Helmichs Biologie-Lexikon

Bipolarzellen

Bipolarzellen sind bestimmte Nervenzellen in der Netzhaut. Die Bipolarzellen heißen so wegen ihrer Gestalt: In der Mitte der dicke Zellleib mit dem Zellkern, auf jeder Seite ein kräftiger Fortsatz, der eine ist mit den Photorezeptoren der Retina verbunden, der andere mit den Ganglienzellen.

Bipolarzellen werden durch die von den Photorezeptoren ausgeschütteten Neurotransmitter erregt; sie bilden allerdings in der Regel keine Aktionspotenziale aus, sondern reagieren lediglich mit einer starken Depolarisierung von bis zu -20 mV auf die Neurotransmitter-Ausschüttung der Photorezeptoren. Je nach Stärke dieser Depolarisierung werden von den synaptischen Endknöpfchen der Bipolarzellen mehr oder weniger viele Neurotransmitter (meistens Glutaminsäure oder Glutamat, manchmal auch Glycin) ausgeschüttet. Nach neuesten Erkenntnissen soll es aber auch Bipolarzellen, die Aktionspotenziale bilden können (zumindest laut Wikipedia "Bipolare Zellen der Retina").

Ein Ausschnitt aus der Netzhaut. Die Bipolarzellen sind grün gezeichnet.

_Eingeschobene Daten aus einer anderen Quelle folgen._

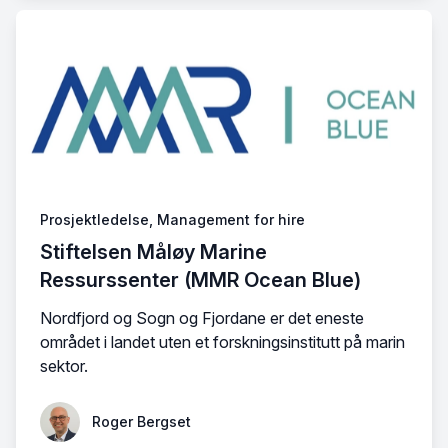
Prosjektledelse, Management for hire
Stiftelsen Måløy Marine
Ressurssenter (MMR Ocean Blue)
Nordfjord og Sogn og Fjordane er det eneste
området i landet uten et forskningsinstitutt på marin
sektor.
Roger Bergset
Roger Bergset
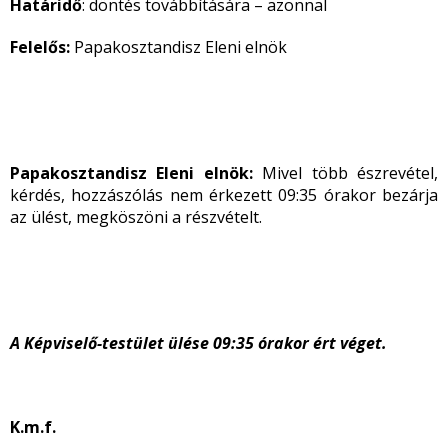
Határidő
: döntés továbbítására – azonnal
Felelős:
Papakosztandisz Eleni elnök
Papakosztandisz Eleni elnök:
Mivel több észrevétel,
kérdés, hozzászólás nem érkezett 09:35 órakor bezárja
az ülést, megköszöni a részvételt.
A Képviselő-testület ülése 09:35 órakor ért véget.
K.m.f.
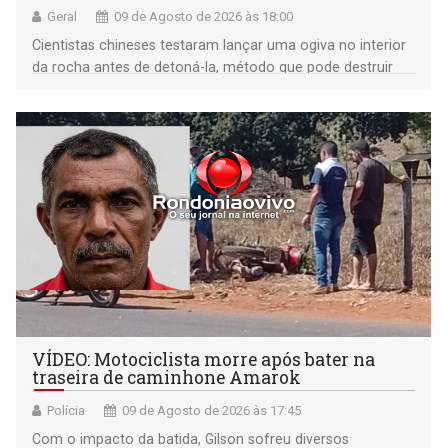
Geral
09 de Agosto de 2026 às 18:00
Cientistas chineses testaram lançar uma ogiva no interior
da rocha antes de detoná-la, método que pode destruir
corpos capazes de ameaçar a Terra
VÍDEO: Motociclista morre após bater na
traseira de caminhone Amarok
Polícia
09 de Agosto de 2026 às 17:45
​Com o impacto da batida, Gilson sofreu diversos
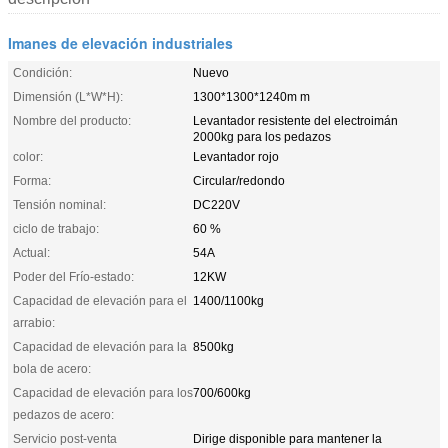
Imanes de elevación industriales
Condición:
Nuevo
Dimensión (L*W*H):
1300*1300*1240m m
Nombre del producto:
Levantador resistente del electroimán
2000kg para los pedazos
color:
Levantador rojo
Forma:
Circular/redondo
Tensión nominal:
DC220V
ciclo de trabajo:
60 %
Actual:
54A
Poder del Frío-estado:
12KW
Capacidad de elevación para el
1400/1100kg
arrabio:
Capacidad de elevación para la
8500kg
bola de acero:
Capacidad de elevación para los
700/600kg
pedazos de acero:
Servicio post-venta
Dirige disponible para mantener la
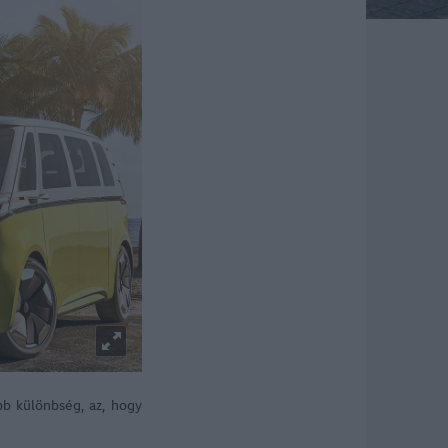
obb különbség, az, hogy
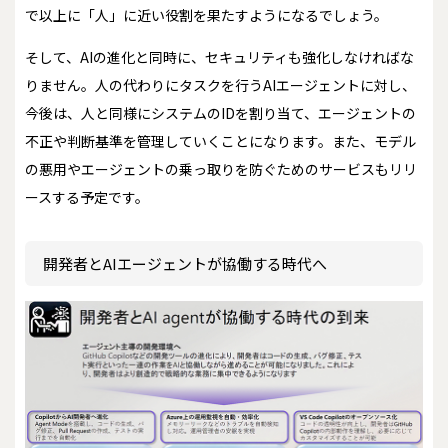
で以上に「人」に近い役割を果たすようになるでしょう。
そして、AIの進化と同時に、セキュリティも強化しなければな
りません。人の代わりにタスクを行うAIエージェントに対し、
今後は、人と同様にシステムのIDを割り当て、エージェントの
不正や判断基準を管理していくことになります。また、モデル
の悪用やエージェントの乗っ取りを防ぐためのサービスもリリ
ースする予定です。
開発者とAIエージェントが協働する時代へ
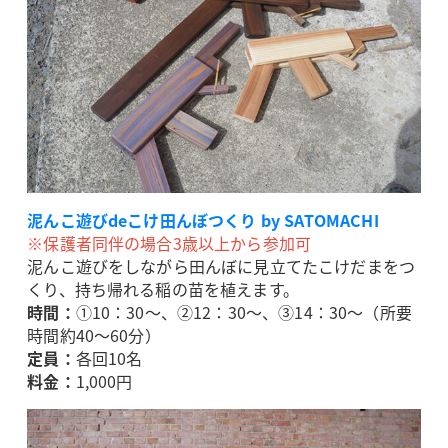
泥んこ遊びdeこけ田んぼつくり by SATOMACHI
※保護者同伴の場合3歳以上から参加可
泥んこ遊びをしながら田んぼに見立てたこけだまをつ
くり、持ち帰れる稲の苗を植えます。
時間：
①10：30～、②12：30～、③14：30～（所要
時間約40～60分）
定員：
各回10名
料金：
1,000円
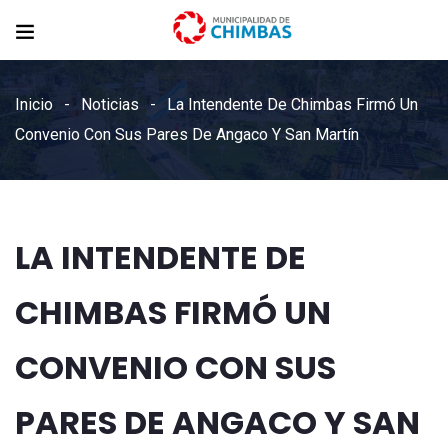
Inicio
Noticias
La Intendente De Chimbas Firmó Un
Convenio Con Sus Pares De Angaco Y San Martín
LA INTENDENTE DE
CHIMBAS FIRMÓ UN
CONVENIO CON SUS
PARES DE ANGACO Y SAN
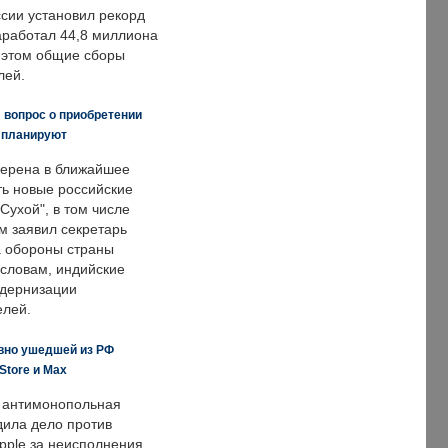
ссии установил рекорд
заработал 44,8 миллиона
и этом общие сборы
лей.
 вопрос о приобретении
е планируют
ерена в ближайшее
ть новые российские
Сухой", в том числе
м заявил секретарь
 обороны страны
 словам, индийские
одернизации
елей.
вно ушедшей из РФ
Store и Max
 антимонопольная
дила дело против
pple за неисполнения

In der Zeichnung sehen Sie einen Ausschnitt aus der Netzhaut. Die Photorezeptoren sind gelb gezeichnet, die Bipolarzellen grün, und die Ganglienzellen dunkelrot.

Typen von Bipolarzellen

Man kann vier verschiedene Typen von Bipolarzellen unterscheiden. Zunächst einmal unterteilt man die Bipolarzellen in OFF- und ON-Bipolarzellen.

OFF-Bipolarzellen

Wenn der vorgeschaltete Photorezeptor bei Belichtung "abgeschaltet" ist (siehe Sehprozess) und daher keine Neurotransmitter mehr an die Membran der Bipolarzelle binden, werden diese OFF-Zellen durch die Tätigkeit der Natrium-Kalium-Pumpe hyperpolarisiert. Sie schütten also ebenfalls keine Neurotransmitter mehr aus.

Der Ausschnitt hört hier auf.